元来弓は戦で用いられており、敵を殺傷するためのものです。
敵に強いダメージを与えるためには「強い矢」を飛ばさなければなりません。
2 「中」
「中=あたり」
的(まと)に的中することです。
特に「星」に的中することが重要です。
弓道では15間(28m)の近的において、1尺2寸(36cm)の的が使用されています。多用されている霞的ではなく、星的で説明しますと、的の大きさ36cmは人間の胴体の幅で、星の大きさ12cmは心臓の大きさです。
3 「久」
「久=ながくひさしいこと」
長久です。
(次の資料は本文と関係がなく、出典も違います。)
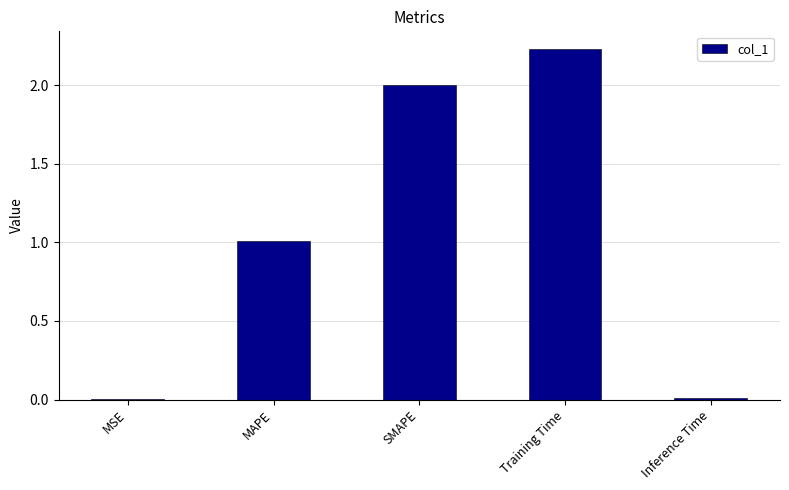

What is the change in value from MAPE to Training Time?

+1.2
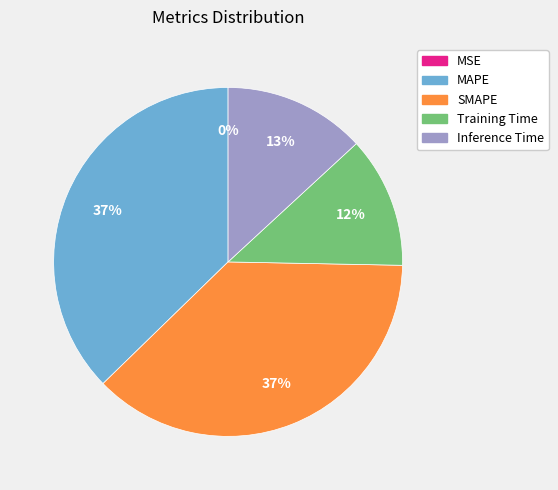

To the nearest percent, what is the difference between the largest and smallest slice percentages?

37%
すなわち、「貫」と「中」を続けていくことです。
4 「貫中久」の根拠
ここでしっかり認識したいのは、「貫中久」の理解の仕方です。
それぞれ単体では上述したとおりですが、「貫」「中」「久」の順番で言い伝えられているのには理由があります。
この理由は「必要条件」です。
(1)「久」であるならば「貫」と「中」が必要条件。
(2)「中」であるならば「貫」が必要条件。
ここで、(2)に疑問を感じることもあるかと思います。過去に「中貫久」と提唱された方もおられますが、熟考すれば「貫中久」であることが理解できると思います。
それは「角見の働き」が極めて重要だということです。
「角見の働き」とは弓を上から見たとき、反時計回りにねじることで、矢を接線とする回転力(モーメントまたはトルク)をかけることを指します。
「角見の働き」と「馬手の回内(反時計回りにひねること)」が相まって、弦はより強く復元します。
接線運動ですから矢の飛ぶ方向にだけ作用するのは力学的に理解できると思います。
結果、矢所(グルーピング)の大きさが小さくなり、「中」の基礎となります。
仮に、この「角見の働き」が全くない状態とは、弓をねじらずに真っ直ぐ押すということになります。この状態ですと和弓の構造上、矢は勢いを失って的の右方向に外れていきます。ですから、アーチェリーでは弓をねじらずに真っ直ぐ押すという事も同時に理解できると思います。
力学で言う、「力の作用線」を決定づけること。これが「角見の働き」で「貫」につながります。
「貫」を発揮したいがために、ねじることができないくらい高い弓力の弓を使うのは間違いです。「角見の働き」ができないということは「力の作用線」を決定づけることができないので「中」につながらない偽の「貫」で終わってしまいます。
「貫中久」この漢字3文字に秘められた究極の目標を達成すべく、地道に稽古を重ねましょう。